People who use sacred texts have often found ways of selecting passages appropriate to their needs. Disciples of Confucius used a complex system of hexagrams, chosen by lot, to find images and comments suitable to their time, place and situation. In classical and medieval times, the writings of Virgil and Homer were used in a similar way. Sometimes the Bible was accessed by lot or dice or random procedures. The Church responded to the need to select appropriate wisdom from the Bible, by the daily lectionary, a selection of readings for every day in the year, which was originally used in monasteries, but has for some time been used in daily mass in the Catholic Church, and for private devotion in others. Obviously the choice of passages reflects a theology and the Christian calendar, but it also has an arbitrary element. It asks the reader, “Can this wisdom be applied to your soul, your community, your place, today?” This blog follows the daily readings and hopes to uncover some wisdom.

 Reading 1, Daniel 9:4b-10

4 I pleaded with Yahweh my God and made this confession: ‘O my Lord, God great and to be feared, you keep the covenant and show faithful love towards those who love you and who observe your commandments:

5 we have sinned, we have done wrong, we have acted wickedly, we have betrayed your commandments and rulings and turned away from them.

6 We have not listened to your servants the prophets, who spoke in your name to our kings, our chief men, our ancestors and all people of the country.

7 Saving justice, Lord, is yours; we have only the look of shame we wear today, we, the people of Judah, the inhabitants of Jerusalem, the whole of Israel, near and far away, in every country to which you have dispersed us because of the treachery we have committed against you.

8 To us, our kings, our chief men and our ancestors, belongs the look of shame, O Yahweh, since we have sinned against you.

9 And it is for the Lord our God to have mercy and to pardon, since we have betrayed him,

10 and have not listened to the voice of Yahweh our God nor followed the laws he has given us through his servants the prophets.

Gospel, Luke 6:36-38

36 ‘Be compassionate just as your Father is compassionate.
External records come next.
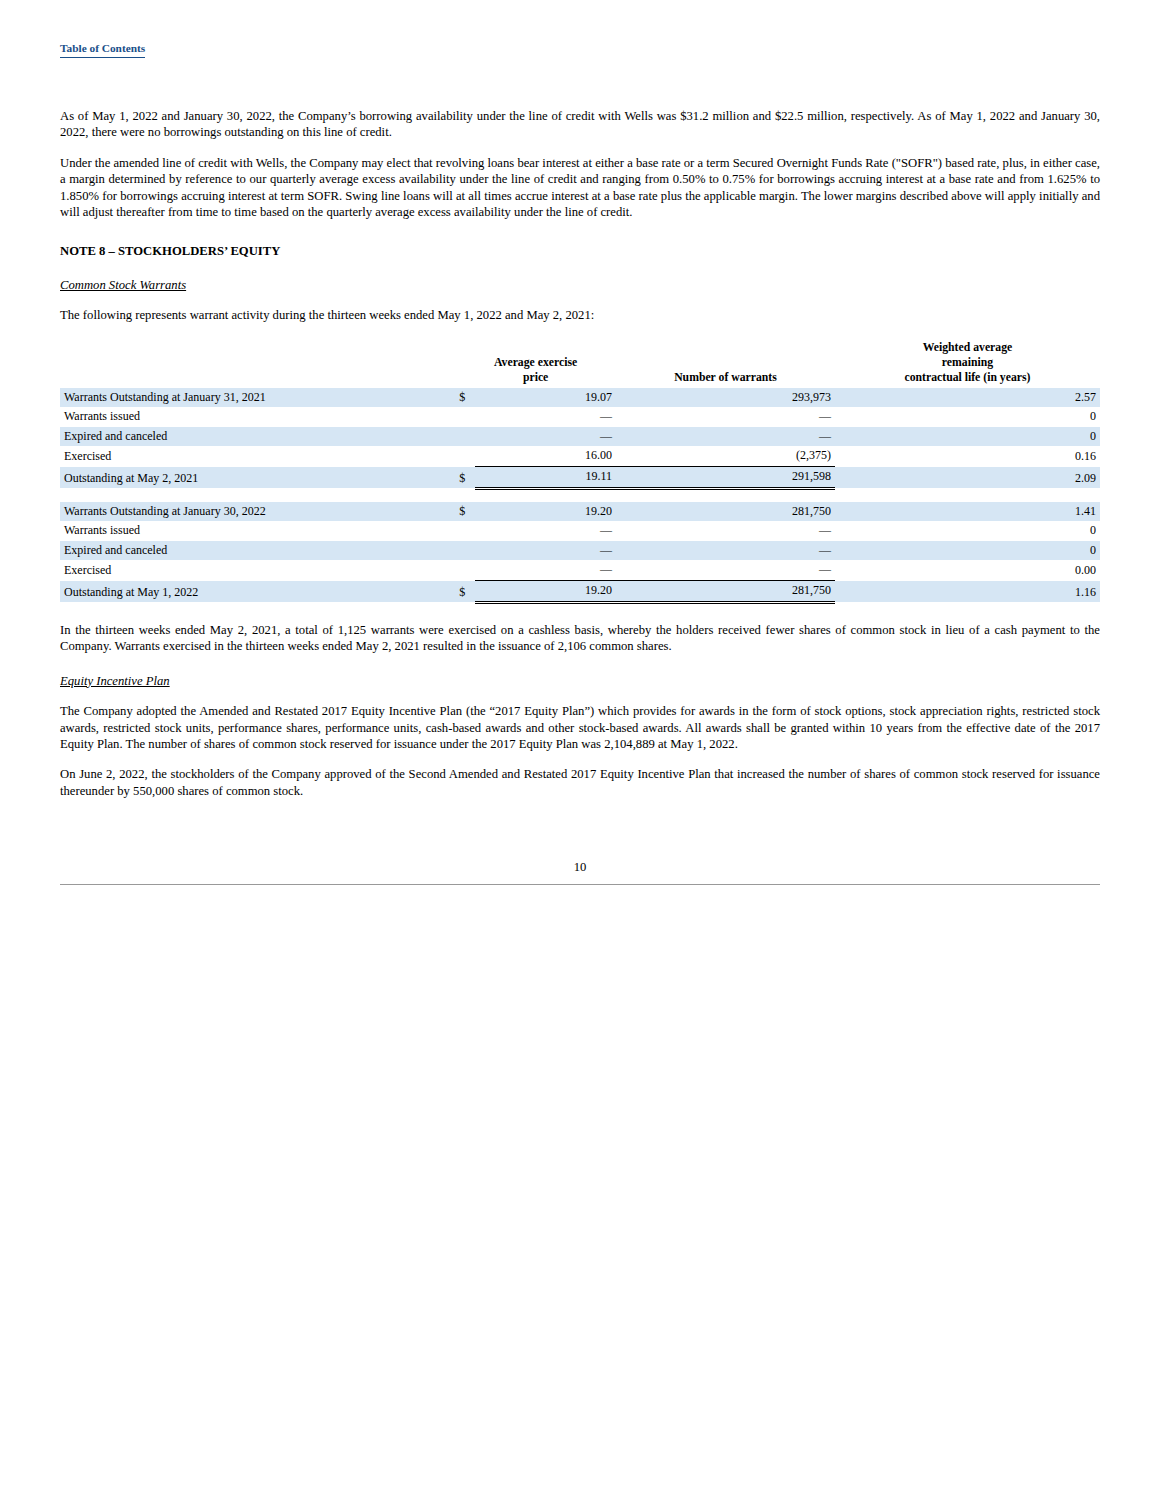Table of Contents
As of May 1, 2022 and January 30, 2022, the Company’s borrowing availability under the line of credit with Wells was $31.2 million and $22.5 million, respectively. As of May 1, 2022 and January 30, 2022, there were no borrowings outstanding on this line of credit.
Under the amended line of credit with Wells, the Company may elect that revolving loans bear interest at either a base rate or a term Secured Overnight Funds Rate ("SOFR") based rate, plus, in either case, a margin determined by reference to our quarterly average excess availability under the line of credit and ranging from 0.50% to 0.75% for borrowings accruing interest at a base rate and from 1.625% to 1.850% for borrowings accruing interest at term SOFR. Swing line loans will at all times accrue interest at a base rate plus the applicable margin. The lower margins described above will apply initially and will adjust thereafter from time to time based on the quarterly average excess availability under the line of credit.
NOTE 8 – STOCKHOLDERS’ EQUITY
Common Stock Warrants
The following represents warrant activity during the thirteen weeks ended May 1, 2022 and May 2, 2021:
| | Average exercise price | Number of warrants | Weighted average remaining contractual life (in years) |
| --- | --- | --- | --- |
| Warrants Outstanding at January 31, 2021 | $ | 19.07 | 293,973 | 2.57 |
| Warrants issued | | — | — | 0 |
| Expired and canceled | | — | — | 0 |
| Exercised | | 16.00 | (2,375) | 0.16 |
| Outstanding at May 2, 2021 | $ | 19.11 | 291,598 | 2.09 |
| Warrants Outstanding at January 30, 2022 | $ | 19.20 | 281,750 | 1.41 |
| Warrants issued | | — | — | 0 |
| Expired and canceled | | — | — | 0 |
| Exercised | | — | — | 0.00 |
| Outstanding at May 1, 2022 | $ | 19.20 | 281,750 | 1.16 |
In the thirteen weeks ended May 2, 2021, a total of 1,125 warrants were exercised on a cashless basis, whereby the holders received fewer shares of common stock in lieu of a cash payment to the Company. Warrants exercised in the thirteen weeks ended May 2, 2021 resulted in the issuance of 2,106 common shares.
Equity Incentive Plan
The Company adopted the Amended and Restated 2017 Equity Incentive Plan (the “2017 Equity Plan”) which provides for awards in the form of stock options, stock appreciation rights, restricted stock awards, restricted stock units, performance shares, performance units, cash-based awards and other stock-based awards. All awards shall be granted within 10 years from the effective date of the 2017 Equity Plan. The number of shares of common stock reserved for issuance under the 2017 Equity Plan was 2,104,889 at May 1, 2022.
On June 2, 2022, the stockholders of the Company approved of the Second Amended and Restated 2017 Equity Incentive Plan that increased the number of shares of common stock reserved for issuance thereunder by 550,000 shares of common stock.
10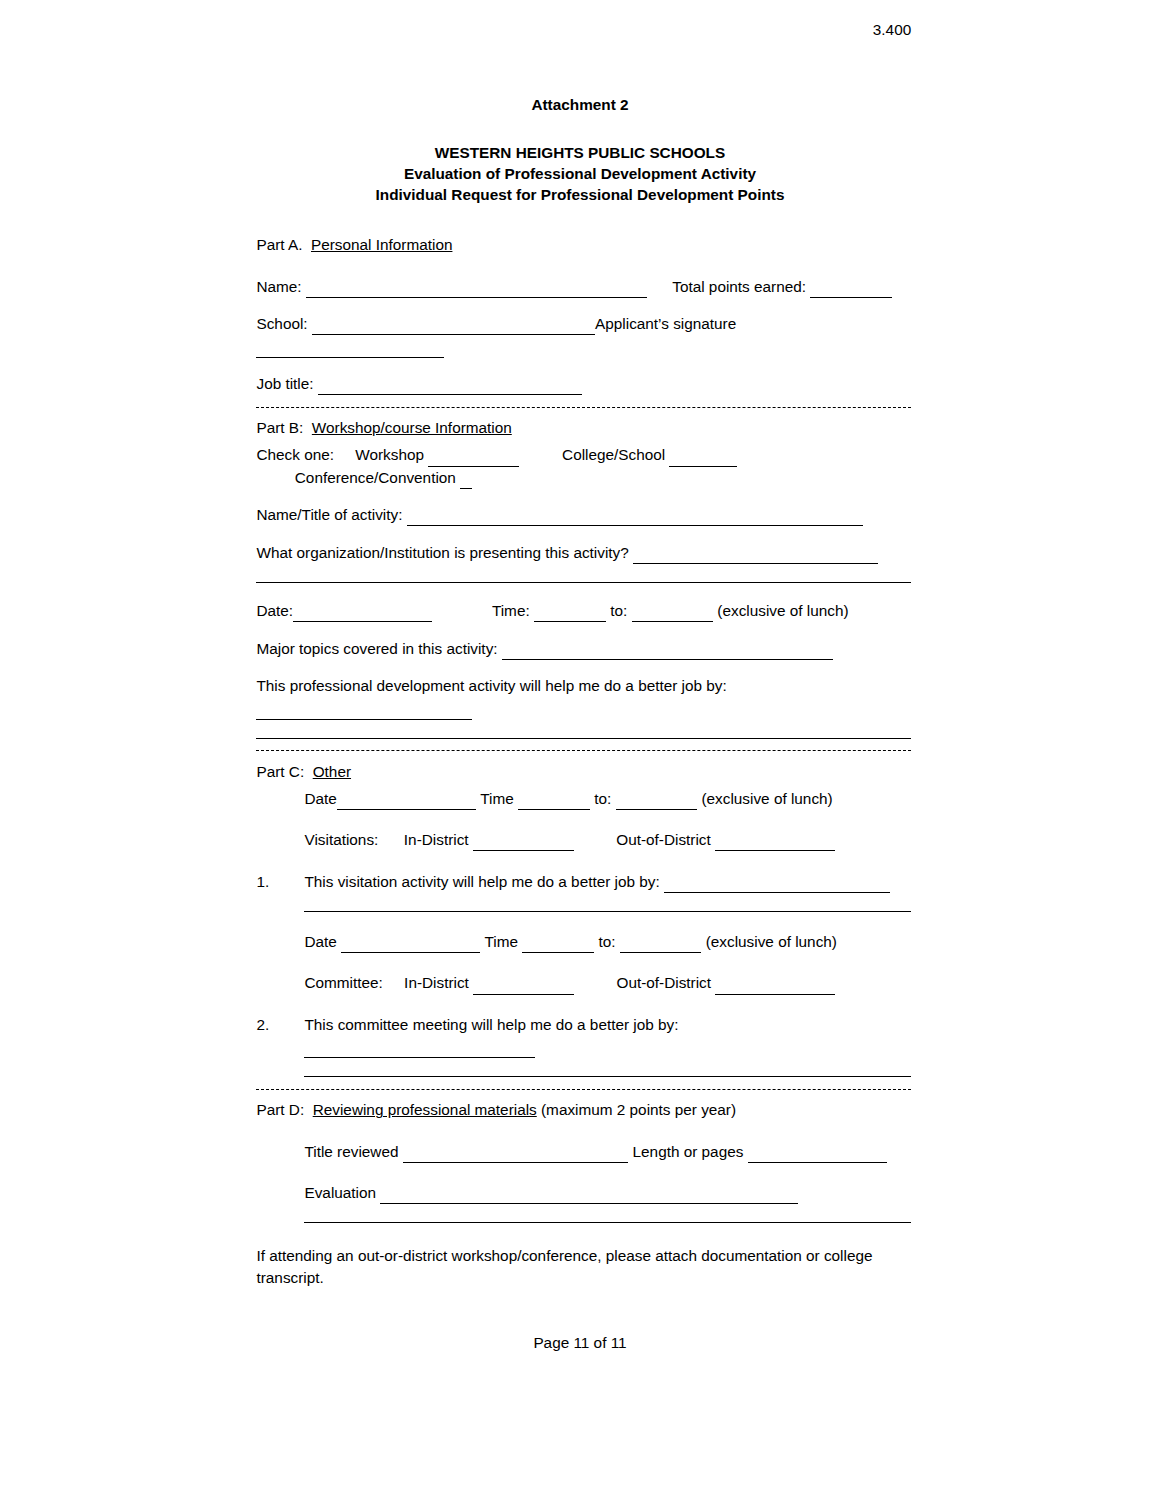3.400
Attachment 2
WESTERN HEIGHTS PUBLIC SCHOOLS
Evaluation of Professional Development Activity
Individual Request for Professional Development Points
Part A. Personal Information
Name: Total points earned:
School: Applicant’s signature
Job title:
Part B: Workshop/course Information
Check one: Workshop College/School Conference/Convention
Name/Title of activity:
What organization/Institution is presenting this activity?
Date: Time: to: (exclusive of lunch)
Major topics covered in this activity:
This professional development activity will help me do a better job by:
Part C: Other
Date Time to: (exclusive of lunch)
Visitations: In-District Out-of-District
1.
This visitation activity will help me do a better job by:
Date Time to: (exclusive of lunch)
Committee: In-District Out-of-District
2.
This committee meeting will help me do a better job by:
Part D: Reviewing professional materials (maximum 2 points per year)
Title reviewed Length or pages
Evaluation
If attending an out-or-district workshop/conference, please attach documentation or college transcript.
Page 11 of 11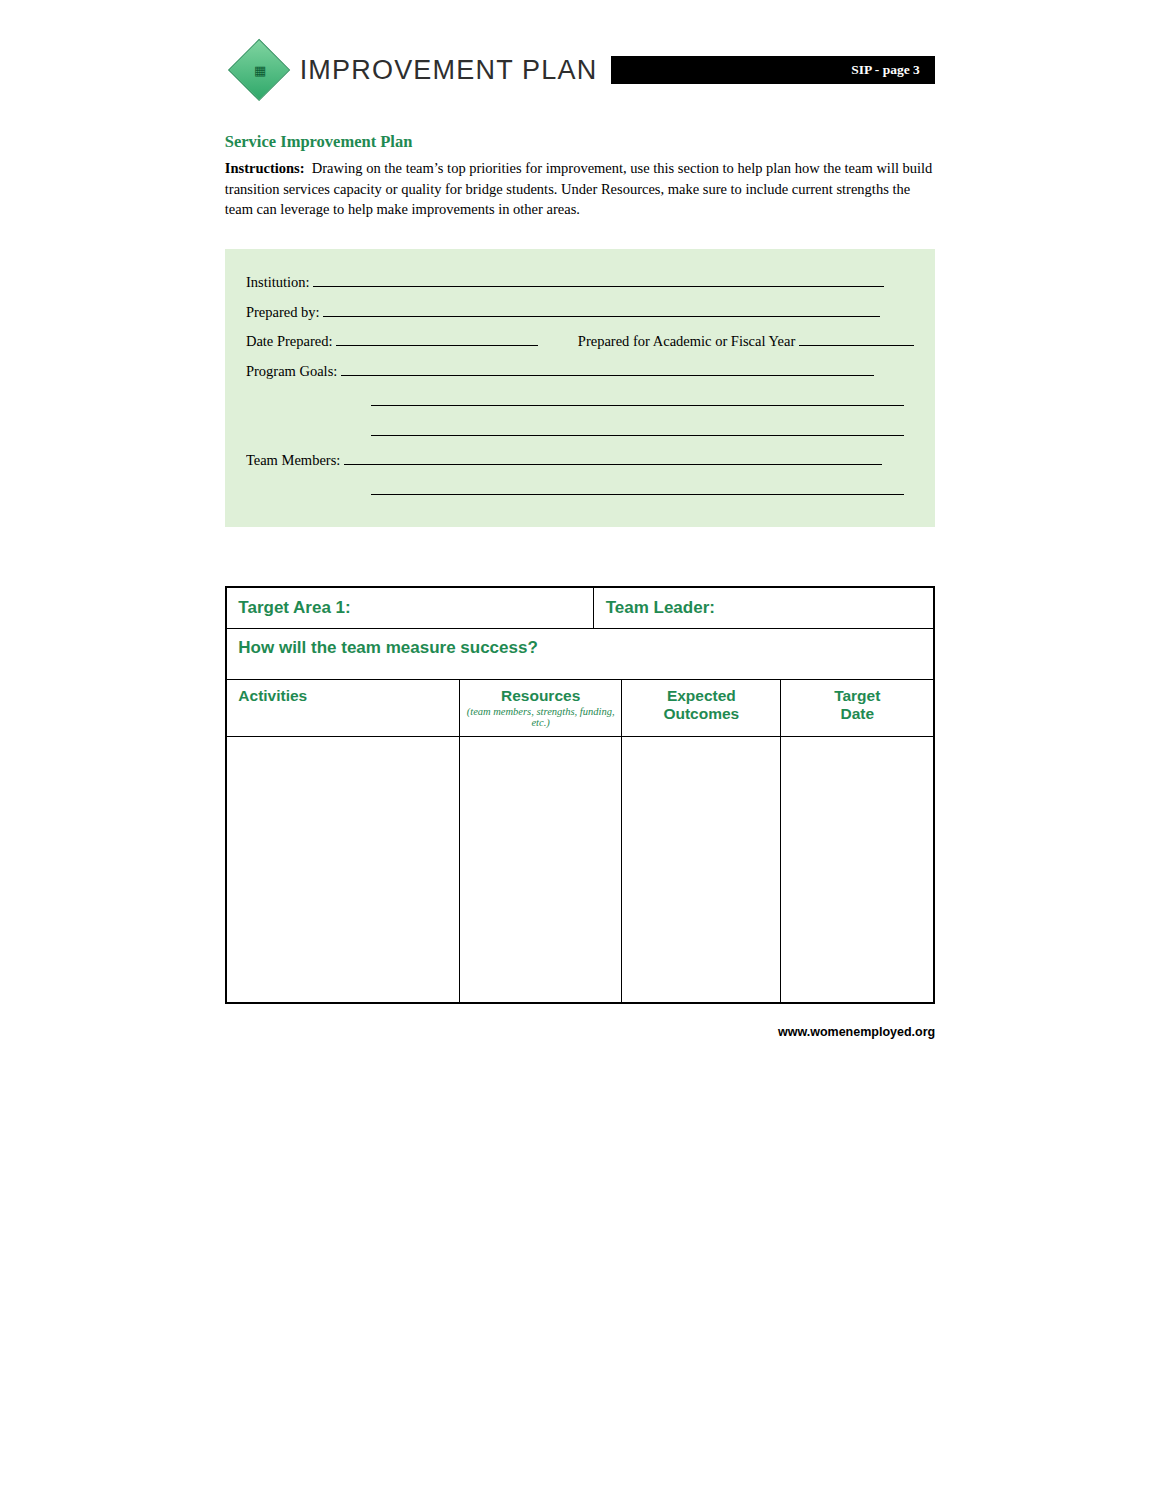▦
IMPROVEMENT PLAN
SIP - page 3
Service Improvement Plan
Instructions: Drawing on the team’s top priorities for improvement, use this section to help plan how the team will build transition services capacity or quality for bridge students. Under Resources, make sure to include current strengths the team can leverage to help make improvements in other areas.
Institution:
Prepared by:
Date Prepared: Prepared for Academic or Fiscal Year
Program Goals:
Team Members:
Target Area 1:
Team Leader:
How will the team measure success?
Activities
Resources(team members, strengths, funding, etc.)
Expected
Outcomes
Target
Date
www.womenemployed.org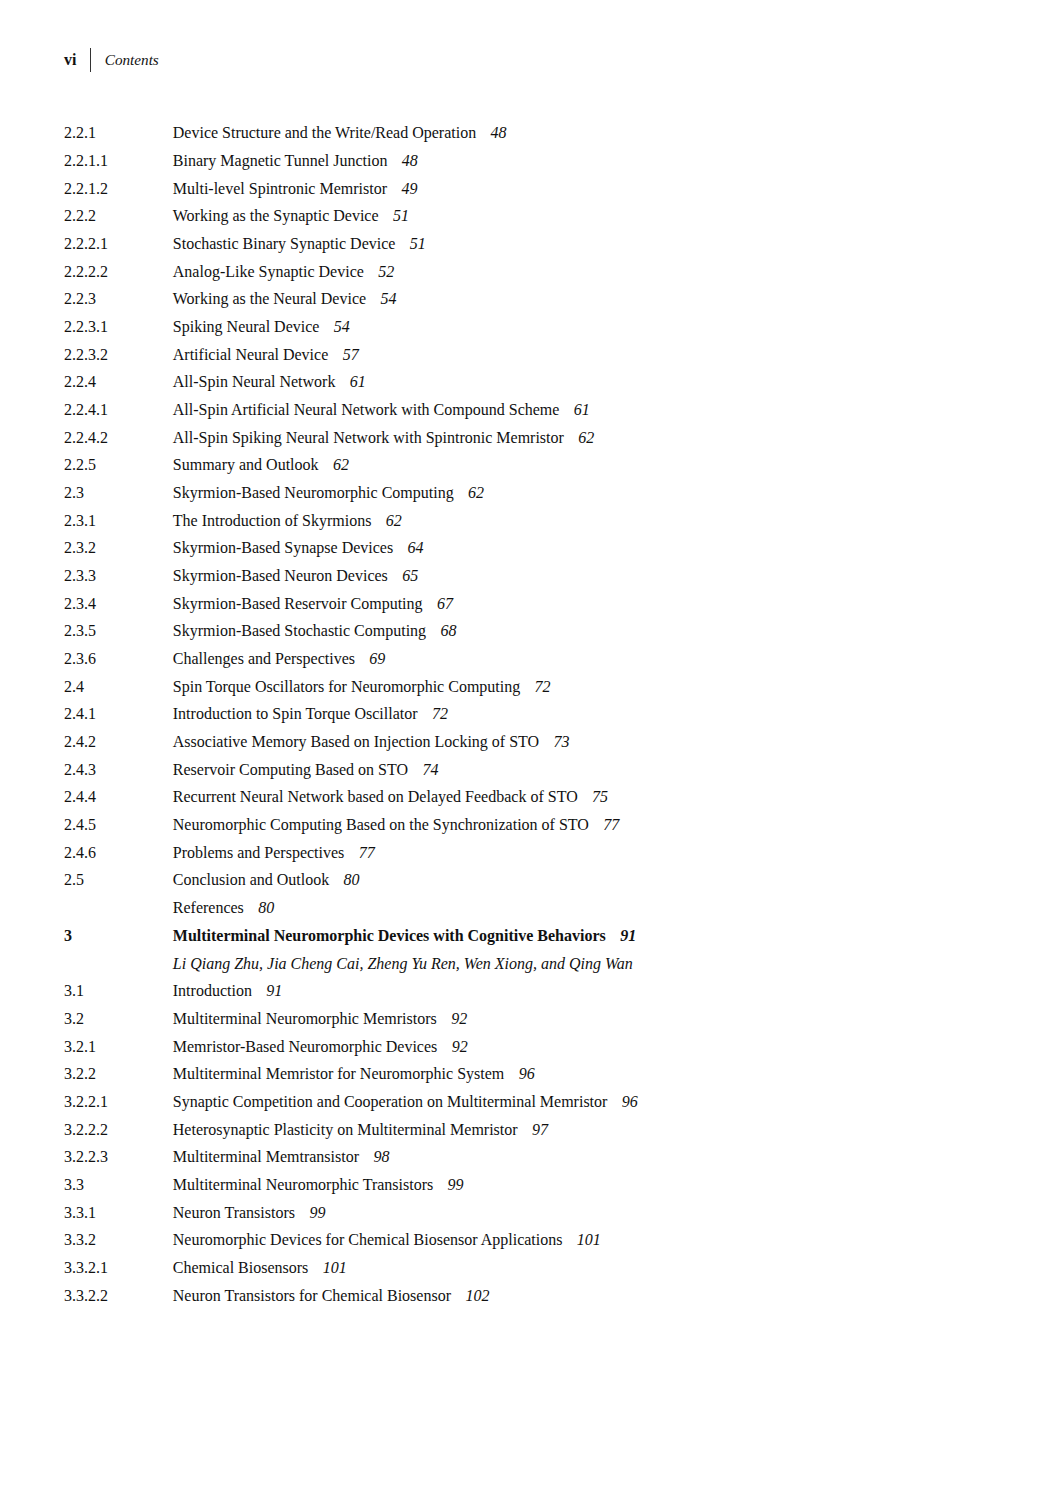vi Contents
2.2.1 Device Structure and the Write/Read Operation48
2.2.1.1 Binary Magnetic Tunnel Junction48
2.2.1.2 Multi-level Spintronic Memristor49
2.2.2 Working as the Synaptic Device51
2.2.2.1 Stochastic Binary Synaptic Device51
2.2.2.2 Analog-Like Synaptic Device52
2.2.3 Working as the Neural Device54
2.2.3.1 Spiking Neural Device54
2.2.3.2 Artificial Neural Device57
2.2.4 All-Spin Neural Network61
2.2.4.1 All-Spin Artificial Neural Network with Compound Scheme61
2.2.4.2 All-Spin Spiking Neural Network with Spintronic Memristor62
2.2.5 Summary and Outlook62
2.3 Skyrmion-Based Neuromorphic Computing62
2.3.1 The Introduction of Skyrmions62
2.3.2 Skyrmion-Based Synapse Devices64
2.3.3 Skyrmion-Based Neuron Devices65
2.3.4 Skyrmion-Based Reservoir Computing67
2.3.5 Skyrmion-Based Stochastic Computing68
2.3.6 Challenges and Perspectives69
2.4 Spin Torque Oscillators for Neuromorphic Computing72
2.4.1 Introduction to Spin Torque Oscillator72
2.4.2 Associative Memory Based on Injection Locking of STO73
2.4.3 Reservoir Computing Based on STO74
2.4.4 Recurrent Neural Network based on Delayed Feedback of STO75
2.4.5 Neuromorphic Computing Based on the Synchronization of STO77
2.4.6 Problems and Perspectives77
2.5 Conclusion and Outlook80
—References80
3 Multiterminal Neuromorphic Devices with Cognitive Behaviors91
Li Qiang Zhu, Jia Cheng Cai, Zheng Yu Ren, Wen Xiong, and Qing Wan
3.1 Introduction91
3.2 Multiterminal Neuromorphic Memristors92
3.2.1 Memristor-Based Neuromorphic Devices92
3.2.2 Multiterminal Memristor for Neuromorphic System96
3.2.2.1 Synaptic Competition and Cooperation on Multiterminal Memristor96
3.2.2.2 Heterosynaptic Plasticity on Multiterminal Memristor97
3.2.2.3 Multiterminal Memtransistor98
3.3 Multiterminal Neuromorphic Transistors99
3.3.1 Neuron Transistors99
3.3.2 Neuromorphic Devices for Chemical Biosensor Applications101
3.3.2.1 Chemical Biosensors101
3.3.2.2 Neuron Transistors for Chemical Biosensor102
37 Do not judge, and you will not be judged; do not condemn, and you will not be condemned; forgive, and you will be forgiven.

38 Give, and there will be gifts for you: a full measure, pressed down, shaken together, and overflowing, will be poured into your lap; because the standard you use will be the standard used for you.’

 It seems that the fictional book of Daniel was written by an orthodox Jew in the reign of Antiochus Epiphanes, one of the Seleucid successors of Alexander the Great, in the second century BC. It uses the story and visions of Daniel to encourage the religious opposition to Greek imperialism. It makes use of history in way which had become familiar to Jewish believers in the wake of the destruction of their temple in 586BC. The whole people is judged as guilty of idolatry, which has been punished by God through the conquest of their lands by the Assyrians, the Persians and then the Greeks. Bible readers are so used to this interpretation that they don’t notice how strange it is. God is so reckless that he almost destroys his people, the innocent with the guilty, because they have dishonoured his name. One has to ask, if the name of such a tyrant-God could be any more dishonoured, than by his own actions.

 A particular kind of religion is being advanced by condemning much of the nation’s past. We do not know if worship of the one God had ever been truly national until the time of Ezra, and even then it may have been a central concern for a religious minority rather than the whole people.  Daniel’s prayer expresses this thinking in the form of a confession.

 

 Jesus’ words come from another realm of faith: For him, God is compassionate, as indeed He was for the greatest prophets of Israel. Faithful people are to model themselves on God. There is however, a hint of the strictness of God’s love. Just as God permits us, out of love, to choose wrong and to do it, so also he permits us to be judged by our own standards. If we shut out generosity to others, we shut ourselves to it as well. If we condemn others, we expose ourselves to condemnation. There is, as it were only one river of love: if we block its flow to other people, it will not touch us either.

"The standard you use will be used for you...."

 In Indian religions this is called karma, the iron law by which we will be refused, what we have refused to others; but we will get what we have given. The rewards and punishments of Dante’s Divine Comedy are based on the same principle: we always get what we (really) want. (Sorry, Mick Jagger). If we want love (for all) we shall get it for ourselves. If we want brutality for others, we shall get it for ourselves. God, in his love, will always offer forgiveness but will never force us to accept it.

On second thoughts, we might prefer to go back to the bad-tempered God of Daniel, rather than this God of Jesus!